I saw those in all different types of configurations. 1x 2x 3x 4x. Still not a "square" type like the top image and quote: "Delivery:	
Estimated between Wed. Nov. 2 and Wed. Nov. 16" Really??? Not waiting that long when I can buy it (w/o the pcm) on this side of the pond and get it in less than a week.


----------



## mntn-biker (Sep 12, 2010)

I might start making these since I can't find a sexy looking holder that fits a MagicShine battery bag so it would be a 4x18650 holder in a "square" type pattern like turboferret used to make. I'm getting some quotes on my pattern and checking pricing on mold materials and resin for the parts. Not even sure how much interest would be out there for these anymore so I may just be making some of these for myself and my close friends that convert to LED lighting.


----------



## Guest (Oct 17, 2011)

Well if you do make them I'll take one or two.


----------



## Ofroad'bent (Jul 10, 2010)

I bet FMA Battery can build you one of these in 1S4P configuration:
eBay - New & used electronics, cars, apparel, collectibles, sporting goods & more at low prices

They've done others for me, 1S2P holders and protected battery packs. The included connector can be adapted to Magicshine or Trailtech males with 2 layers of heat-shrink tubing and makes a nice water-resistant connection.


----------



## mntn-biker (Sep 12, 2010)

Ofroad'bent said:


> I bet FMA Battery can build you one of these in 1S4P configuration:
> eBay - New & used electronics, cars, apparel, collectibles, sporting goods & more at low prices
> 
> They've done others for me, 1S2P holders and protected battery packs. The included connector can be adapted to Magicshine or Trailtech males with 2 layers of heat-shrink tubing and makes a nice water-resistant connection.


Again, "Delivery: Estimated between Wed. Nov. 2 and Wed. Nov. 16".

I'd much rather buy something on this side of the pond and _patronize_ a stateside company (within reason when talking $) if possible (I realize that everything comes from across the pond but at least some of the $ stay here when I buy "local").

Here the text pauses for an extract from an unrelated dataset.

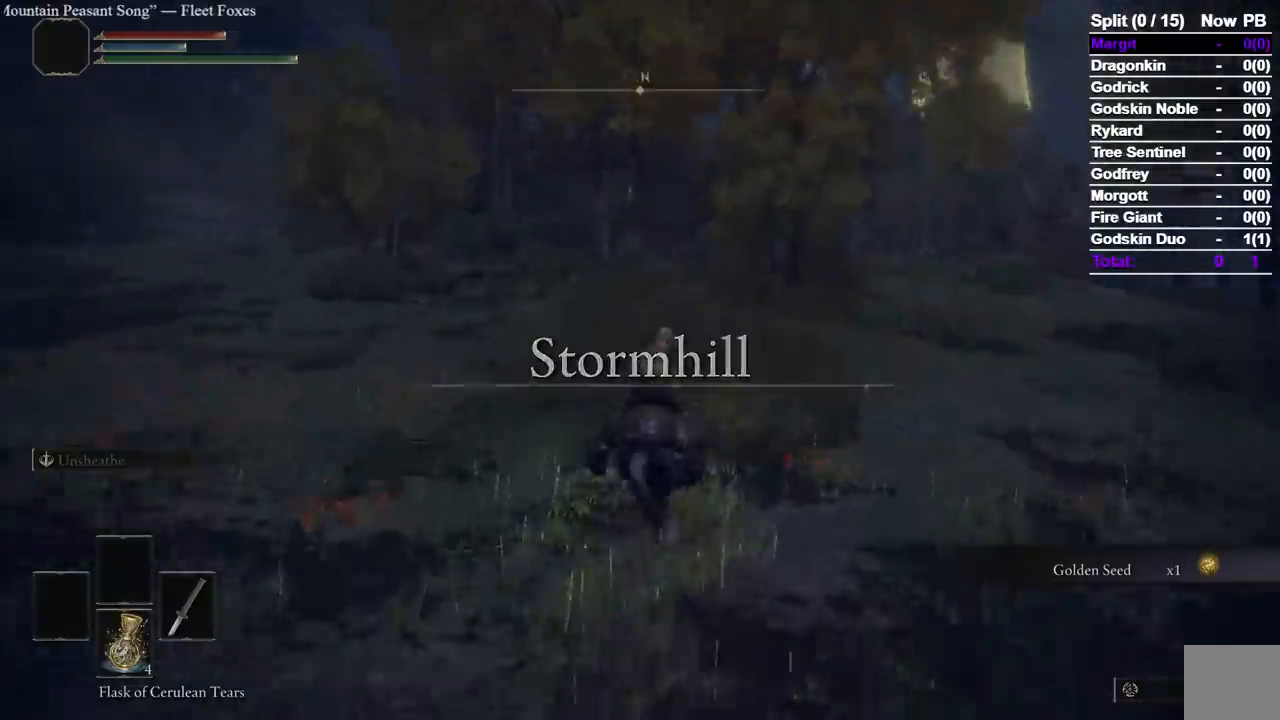
{"buttons": ["B"], "left_stick": "up", "right_stick": "center", "events": [[367, "right_stick", "center"], [483, "B", "down"]]}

Granted, DX has the best deal on 18650's that I have found so in that case, I will go that route but the delivery still seems like an eternity.


----------



## mntn-biker (Sep 12, 2010)

nattyboh74 said:


> Well if you do make them I'll take one or two.


Thanks! I will keep you in the loop....

Not sure what Luminous was selling his 4x compact for but I know TF was selling his for about $16 and I've seen these holders below (see link) all over the web for sale for about $16 as well (just not the compact type setup):

Battery holder: Li-Ion 18650 Battery Holder (1S4P) With 2.6" long 20AWG & PCB

So I'm hoping to be comparable in price. Maybe I will sell cheaper with just the holder and the battery clips and the DIY's can wire up their own configuration and decide how and if they want to waterproof their setup. I'm still undecided on what I plan to do with my waterproofing. Who knows, maybe I mold up some small round waterproof "bottles" that the holder fits into and then a waterproof "gland" thru a removable cap for easy access to the cells. A bottle and cap would be pretty easy to resin mold I would think...


----------



## phburns (Sep 30, 2008)

I've been working on my own setup for about a year, this is what I've come up with. A modular one cell holder that has channels for running wires and flat surfaces for glueing them together to make whatever size pack I need. I could be talked into making a few extra for the right price, not sure what that would be though. (not trying to hi-jack your thread) I've been wiring my packs so that all the positives line up towards the exit of the wire out, so I can load my packs in the dark if needed, that's why so many wire channels are needed.


----------



## Vancbiker (May 25, 2005)

mntn-biker said:


> I might start making these since I can't find a sexy looking holder that fits a MagicShine battery bag so it would be a 4x18650 holder in a "square" type pattern like turboferret used to make. I'm getting some quotes on my pattern and checking pricing on mold materials and resin for the parts. Not even sure how much interest would be out there for these anymore so I may just be making some of these for myself and my close friends that convert to LED lighting.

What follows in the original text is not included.